Kondisi terkini[sunting | sunting sumber]

Meskipun menjadi salah satu benda cagar budaya, daya tarik Rumah Gadang Baanjuang ini masih kalah dibandingkan dengan objek wisata lain seperti Danau Maninjau dan Museum Rumah Kelahiran Buya Hamka. Ini dikarenakan pengelolaan serta perawatan yang kurang mendapat perhatian baik dari pemerintah maupun masyarakat setempat.[1]

Biasanya, komplek cagar budaya Nur Sutan Iskandar, terutama Rumah Baca ramai dikunjungi pelajar dan mahasiswa dari berbagai daerah, karena kaya bahan bacaan. Namun beberapa tahun belakangan, pelajar semakin sedikit mengunjungi Rumah Baca peninggalan penulis dan pujangga nasional asal Danau Maninjau tersebut.[1]

Salah satu pengelola rumah baca sekaligus keponakan dari almarhum Nur Sutan Iskandar, Jusni menyebutkan bahwa ia sangat prihatin atas minimnya minat baca pelajar saat ini. Seharusnya, untuk mendapatkan ilmu, dibutuhkan bahan bacaan sebagai referensi dan wawasan. Padahal perpustakaan tersebut menyediakan buku bacaan yang sangat kaya dengan ilmu pengetahuan. Bahkan ada buku karangan sastrawan asal Belanda dan Inggris yang juga menjadi koleksi yang langka.[1]

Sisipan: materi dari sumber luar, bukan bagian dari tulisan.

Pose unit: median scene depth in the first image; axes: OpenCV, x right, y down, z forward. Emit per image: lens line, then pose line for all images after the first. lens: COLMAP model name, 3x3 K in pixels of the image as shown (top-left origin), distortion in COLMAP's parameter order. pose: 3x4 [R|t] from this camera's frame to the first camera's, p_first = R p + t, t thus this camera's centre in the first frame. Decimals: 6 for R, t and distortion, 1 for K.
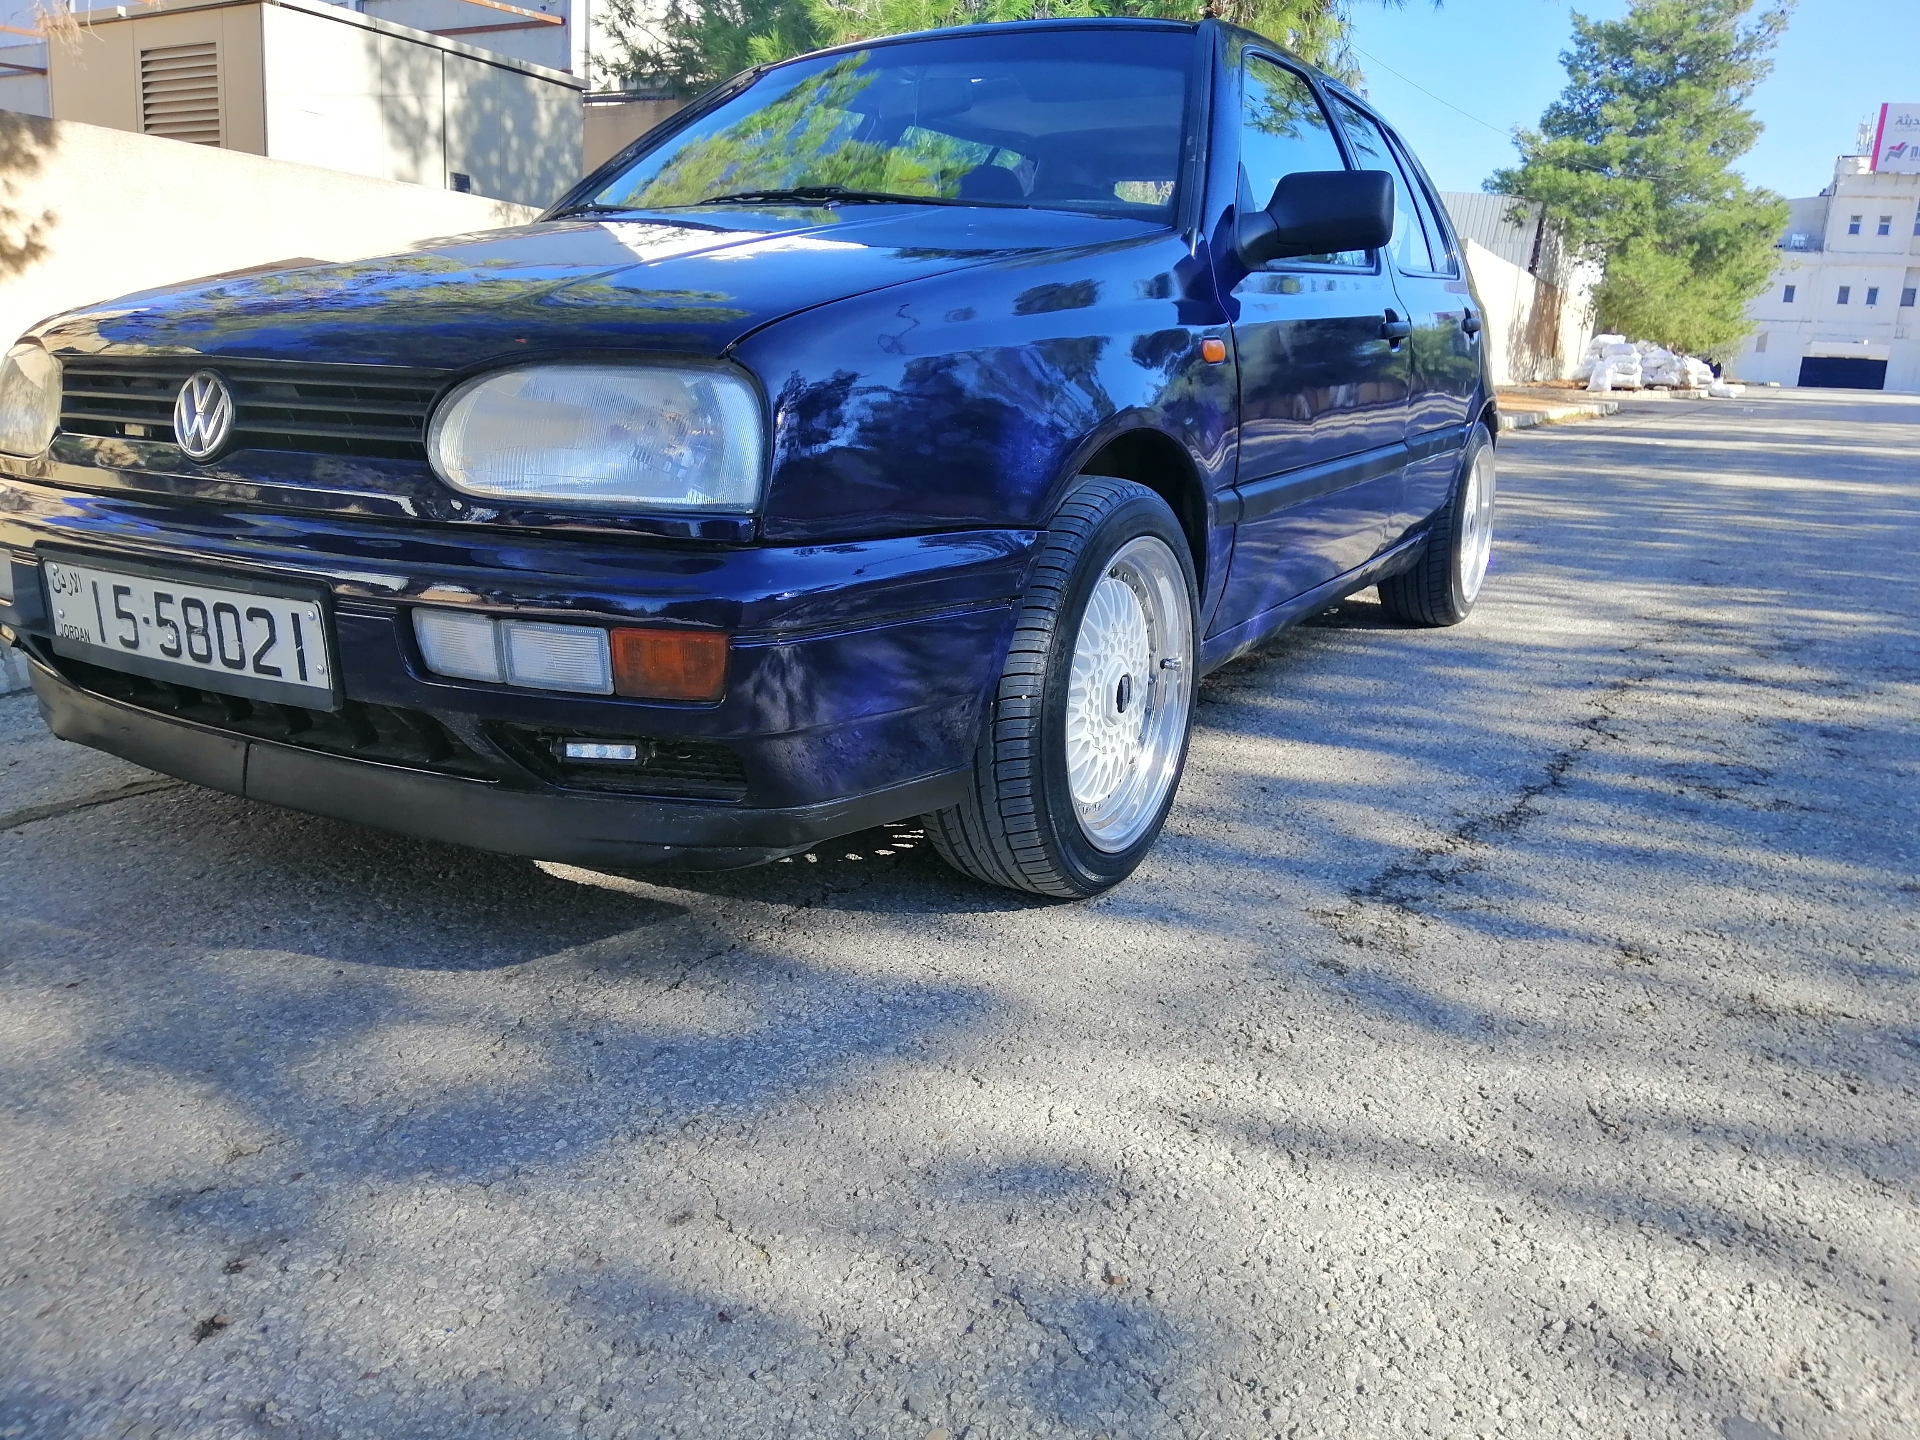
lens RADIAL K [[1424.1, 0, 959.5], [0, 1424.1, 697.0], [0, 0, 1]] dist [0.061930, -0.089088]
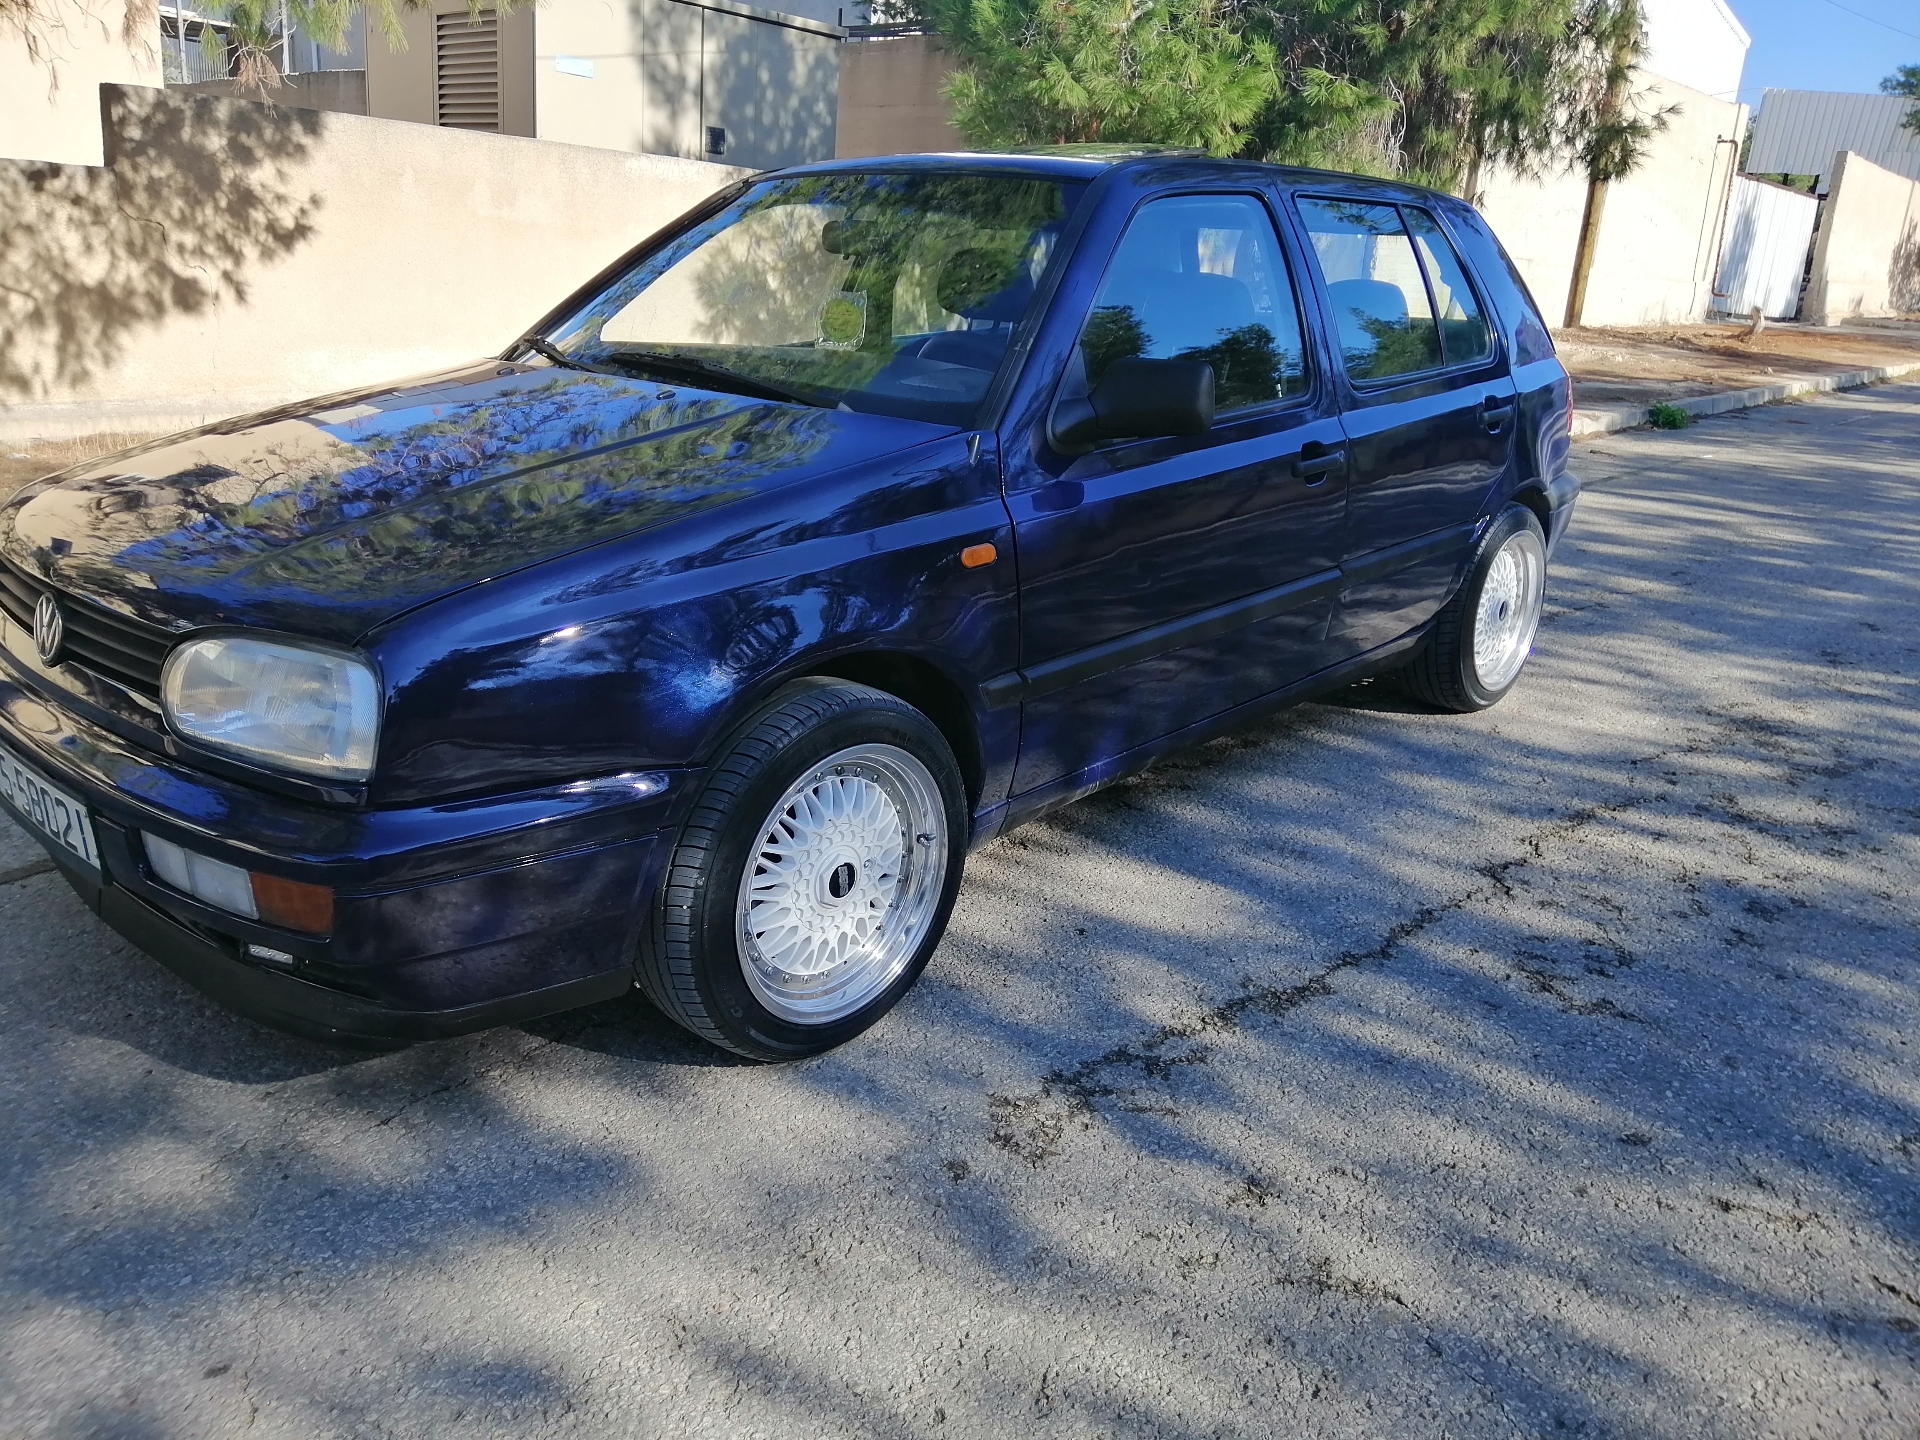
lens RADIAL K [[1425.8, 0, 959.0], [0, 1425.8, 695.1], [0, 0, 1]] dist [0.052033, -0.063714]
pose [[0.976559, 0.074406, -0.201983, 0.460128], [-0.061278, 0.995628, 0.070496, -0.253041], [0.206346, -0.056466, 0.976849, -0.052203]]
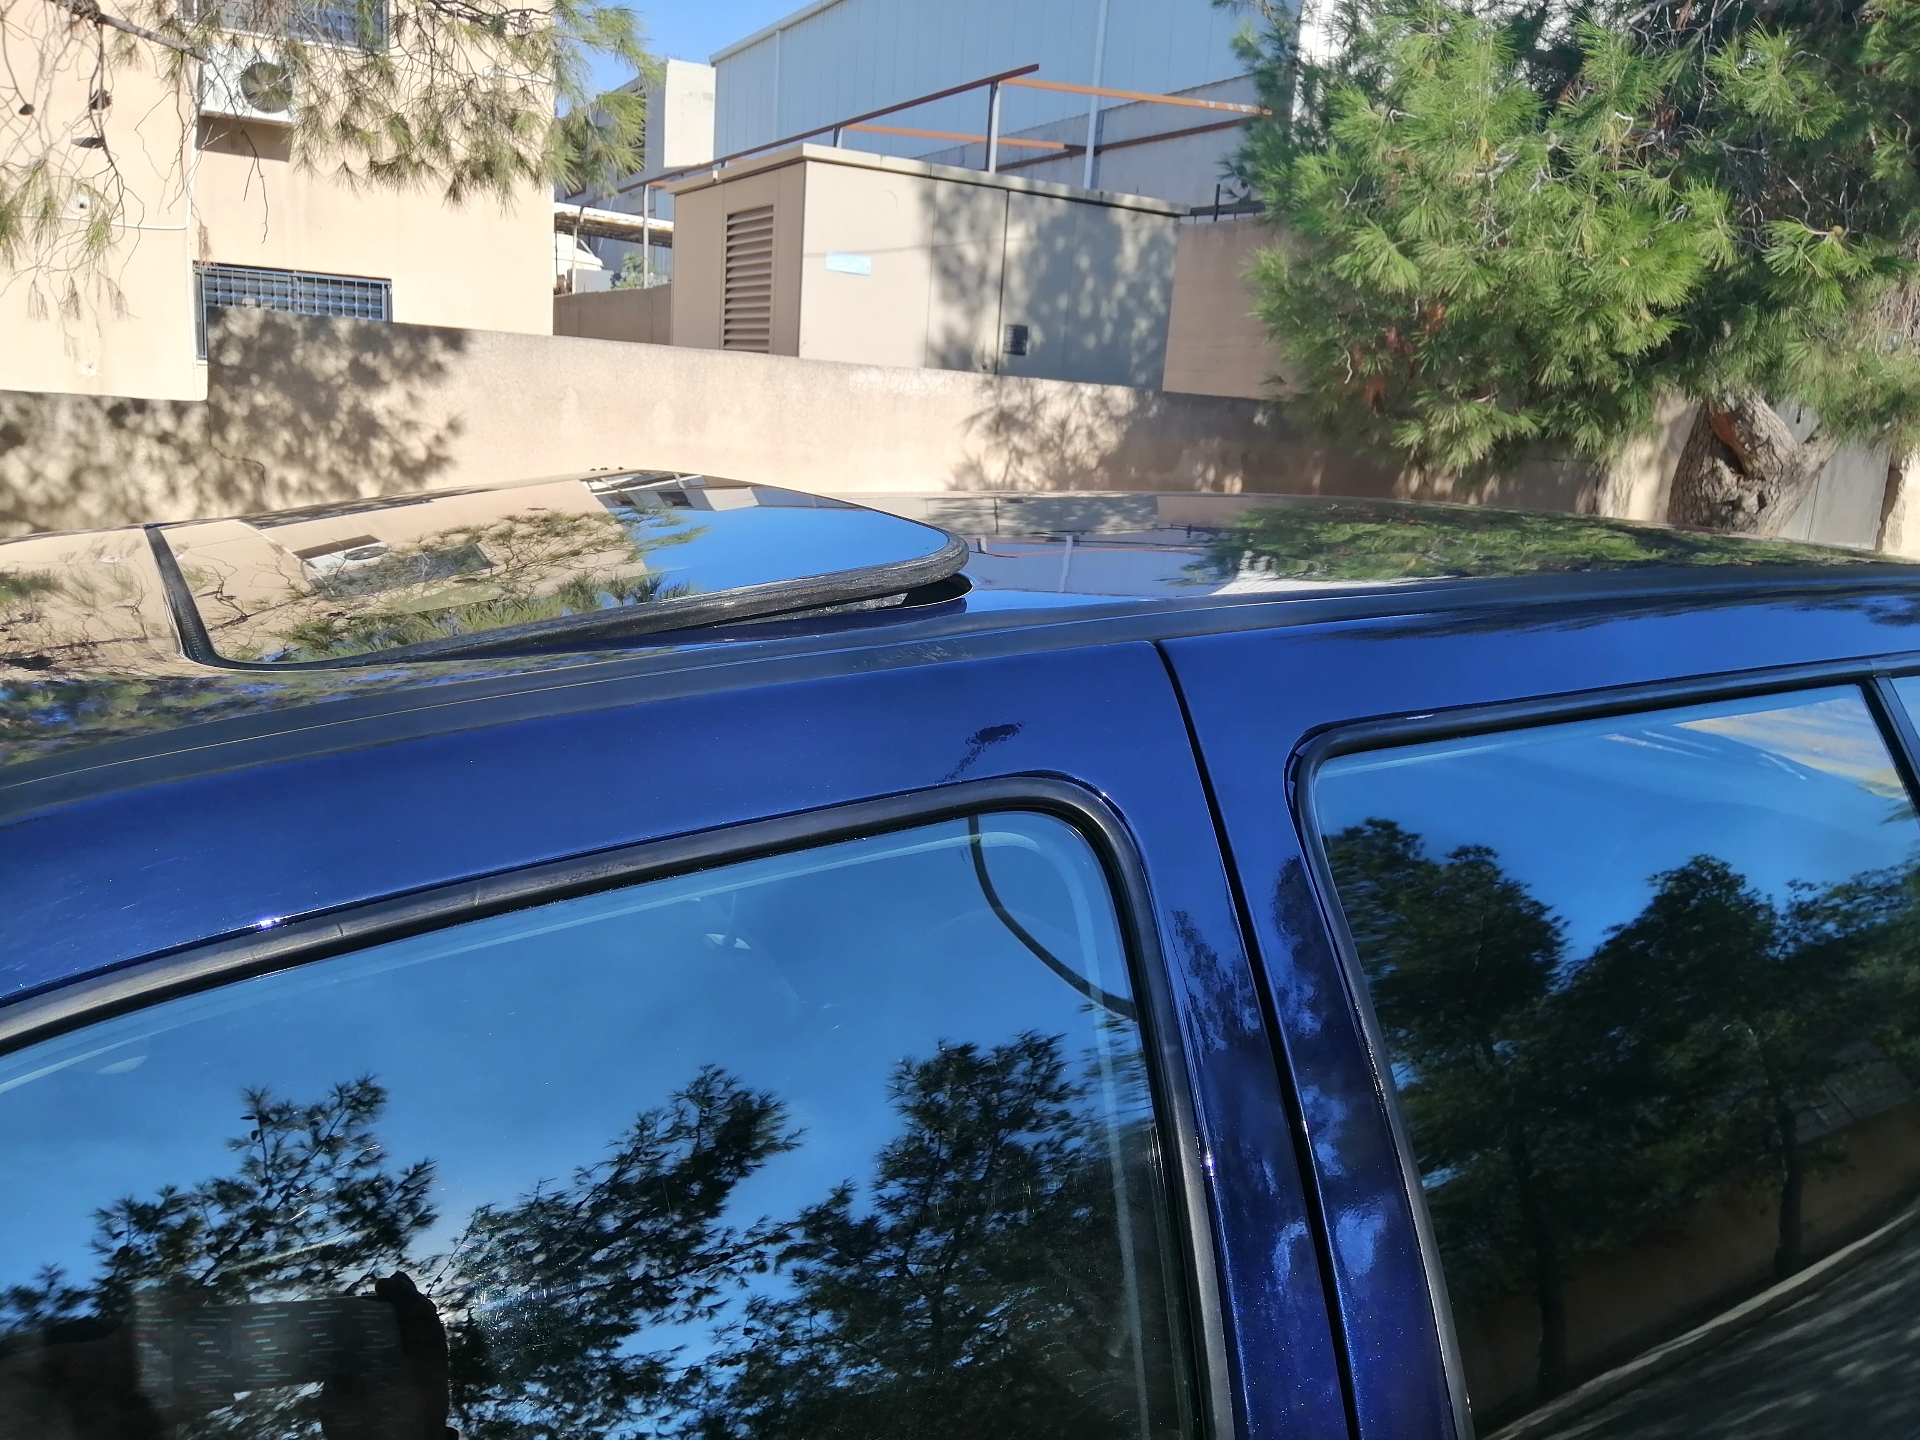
lens RADIAL K [[1411.8, 0, 963.8], [0, 1411.8, 712.3], [0, 0, 1]] dist [0.114926, -0.192734]
pose [[0.866846, 0.106016, -0.487174, 0.572613], [-0.121609, 0.992578, -0.000383, -0.790009], [0.483518, 0.059576, 0.873305, 1.471023]]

Jusni juga berharap kepada pemerintah daerah untuk menambah buku-buku lainnya, sehingga bahan bacaan semakin menari minat baca generasi penerus, khususnya di Kecamatan Tanjung Raya Maninjau. Tidak hanya itu, ia juga berharap agar komplek dari mendiang pamannya tersebut kembali diminati serta mampu menarik pengunjung untuk datang bukan sekadar untuk membaca. Menurutnya saat ini bahan bacaan semakin menipis karena banyak pengunjung yang meminjam dan sering dibawa tanpa sepengetahuan penjaga atau pengelola. Dan untuk mengatasi hal tersebut, pengelola akan memperketat pengunjung, terutama yang suka meminjam dan membawa buku keluar dari Rumah Baca. Mereka juga berharap kepada Pemerintah Daerah maupun donator lainnya untuk menambahkan buku-buku terbaru yang dapat menarik pelajar membaca buku di Rumah Baca Nur Sutan Iskandar.[1]

Baik Rumah Baca maupun Rumah Gadang Baanjuang yang berada dalam satu komplek ini butuh perhatian lebih dari masyarakat sekitar, agar bisa menjadi salah satu objek wisata yang juga diperhatikan mengingat potensi yang diberikan oleh situs cagar budaya ini masih layak untuk dikembangkan lebih baik lagi.